What the task asks = First find the line with "none; stroke-linecap: round;" in the entries below, then set down exactly every line through the line with "middle; stroke-width: 3;", that line included.

Exercise input =

=== Section Start ===

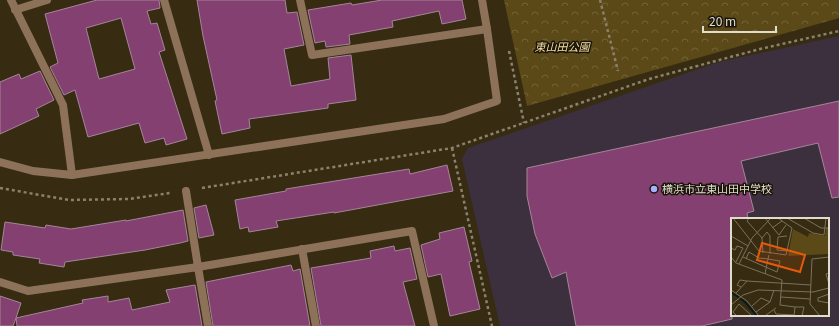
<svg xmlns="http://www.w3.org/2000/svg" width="839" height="326" font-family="Georgia,'Noto Sans JP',serif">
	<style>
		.education { fill: #3d303e; fill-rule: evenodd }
		.forest { fill: url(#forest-crowns) }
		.building { fill: #844070; stroke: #a38698; fill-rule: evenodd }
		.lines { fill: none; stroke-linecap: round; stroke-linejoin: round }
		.path { stroke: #8b826d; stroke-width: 2.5; stroke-dasharray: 3 3; stroke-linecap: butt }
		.street { stroke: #8d7259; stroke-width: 8 }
		.poi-dot { fill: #a5b1fc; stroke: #1a150a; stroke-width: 1.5 }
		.labels { text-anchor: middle; stroke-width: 3; stroke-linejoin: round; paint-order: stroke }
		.park-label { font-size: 11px; font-style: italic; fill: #f8dfa0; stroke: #1a150a }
		.poi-label { font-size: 11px; fill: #e2dccc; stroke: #1a150a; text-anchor: start }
		.inset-river { fill: none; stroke: #0a1b1c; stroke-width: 2 }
		.inset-road { fill: none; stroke: #7b725c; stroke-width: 1 }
		.view { fill: #e8590c; fill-opacity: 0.15; stroke: #e8590c; stroke-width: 2 }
		.inset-edge { fill: none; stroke: #e2dccc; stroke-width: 2 }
	</style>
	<defs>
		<pattern id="forest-crowns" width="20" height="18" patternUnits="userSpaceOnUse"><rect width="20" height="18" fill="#5b4918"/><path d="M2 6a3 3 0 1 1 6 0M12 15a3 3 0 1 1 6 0" fill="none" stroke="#726338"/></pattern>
	</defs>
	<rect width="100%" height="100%" fill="#372c12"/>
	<!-- education -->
	<path class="education" d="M839 36V326H500L462 159 468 148 719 62ZM732 219H828V315H732Z"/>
	<!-- forest -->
	<path class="forest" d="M504 0H839V18L527 106Z"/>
	<!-- building -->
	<g class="building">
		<path d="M97 0H159L160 8 147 11 151 24 157 23 165 50 159 52 187 139 166 145 164 138 145 143 139 123 88 137 75 90 64 95 50 67 58 63 45 14ZM121 18 135 69 99 79 86 28Z"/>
		<path d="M197 0H285L287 13 297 12 304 45 284 49 291 86 330 79 328 58 351 55 356 100 328 104V108L249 119 250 128 222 134 215 101 217 100 203 36Z"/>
		<path d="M382 0H462L466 19 442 24 439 11 392 21 393 27 349 35 350 44 326 47 325 41 315 43 308 10 351 3 352 5Z"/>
		<path d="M40 71 54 100 36 109 39 116 0 134V82L19 74 21 79Z"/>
		<path d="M839 101V197L832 198 818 143 741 161 754 211 747 213 748 219H732V319L702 326H576L566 272 552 278 535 234 527 196V168Z"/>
		<path d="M447 165 453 191 334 213V212L276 221 278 227 249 232 248 227 240 229 235 200 286 191V189L409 169 410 174Z"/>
		<path d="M206 205 214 235 199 238 194 208Z"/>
		<path d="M183 210 188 241 180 243 145 250 65 262 64 267 39 263 40 259 13 255V252L1 250 5 222 45 228 46 225 71 229 126 220V221Z"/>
		<path d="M464 227 472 261 469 262 480 309 450 316 441 274 428 277 421 245 440 239 439 233Z"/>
		<path d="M394 246 395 251 410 248 417 279 403 282 415 326H321L311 268 371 258 370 251Z"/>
		<path d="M291 265 293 271 300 269 310 326H213L206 282Z"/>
		<path d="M195 285 202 326H17L16 318 13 326H0V296L21 303 16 318 83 303 82 300 108 296V302L129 298 132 310 170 302 166 290Z"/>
	</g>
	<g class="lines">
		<!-- path -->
		<g class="path">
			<path d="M600 0 618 71"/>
			<path d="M509 51 524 123"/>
			<path d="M452 148 492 326"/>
			<path d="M0 188 69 200 129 199 170 193"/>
			<path d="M202 188 452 148 649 79 760 49 839 31"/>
		</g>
		<!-- street -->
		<g class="street">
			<path d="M11 0 63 105 72 175"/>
			<path d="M164 0 209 155"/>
			<path d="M300 0 312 55 487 29"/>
			<path d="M15 10 47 0"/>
			<path d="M0 162 33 171 72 175 444 119 497 101 487 29 482 0"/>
			<path d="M186 191 198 267 412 231 434 326"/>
			<path d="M302 249 316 326"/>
			<path d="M0 282 28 291 198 267 208 326"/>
		</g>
	</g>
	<!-- markers -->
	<circle class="poi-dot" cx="654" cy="189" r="4"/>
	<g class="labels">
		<!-- park labels -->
		<g class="park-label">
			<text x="562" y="51">東山田公園</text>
		</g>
		<!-- poi labels -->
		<g class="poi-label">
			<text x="662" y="193">横浜市立東山田中学校</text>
		</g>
	</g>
	<!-- overview -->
	<g transform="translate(731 218)">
		<rect width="98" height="98" fill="#372c12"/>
		<path d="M95 10H98V36L57 38 62 11 77 19 78 15 94 18Z" fill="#5b4918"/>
		<path class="inset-river" d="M0 74 14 84 26 98"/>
		<path class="inset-road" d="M2 0 28 33 55 37 61 10 47 0M18 0 16 3 31 20 32 35M34 0 48 17 55 7M56 0 82 15 93 17 95 0M73 0 90 10H98M41 10 51 3M0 18 17 28M31 20 36 14 39 18V36M0 30 4 32 6 28 12 30 5 44M56 33 46 32 47 19 56 18M0 39 5 45 51 62 49 87 64 89 63 98M12 39 46 54 49 43 37 41 38 37M15 41 18 34 28 40 37 41 34 56M8 46 21 20 40 0M98 55 95 56 98 66M10 69 6 67 9 62 16 63M0 72 16 83 28 98M5 75 16 63 80 67M98 76 87 80V83L98 85M50 79 79 81M0 87 12 77 27 72 82 74 98 70M21 88 30 80 39 84M64 89H73L71 98M43 92 45 96 63 97M25 94 39 84 43 72M35 97 45 90M6 98 2 94 8 86 21 98M89 98 79 86 81 41 98 39"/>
		<path class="view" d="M31 25 74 37 69 54 26 42Z"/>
		<rect width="98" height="98" class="inset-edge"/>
	</g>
	<!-- scale -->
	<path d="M703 26v6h73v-6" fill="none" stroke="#e2dccc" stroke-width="2"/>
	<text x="709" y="26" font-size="12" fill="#e2dccc" stroke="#1a150a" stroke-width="3" paint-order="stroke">20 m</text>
</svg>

=== Section End ===

Reply =
		.lines { fill: none; stroke-linecap: round; stroke-linejoin: round }
		.path { stroke: #8b826d; stroke-width: 2.5; stroke-dasharray: 3 3; stroke-linecap: butt }
		.street { stroke: #8d7259; stroke-width: 8 }
		.poi-dot { fill: #a5b1fc; stroke: #1a150a; stroke-width: 1.5 }
		.labels { text-anchor: middle; stroke-width: 3; stroke-linejoin: round; paint-order: stroke }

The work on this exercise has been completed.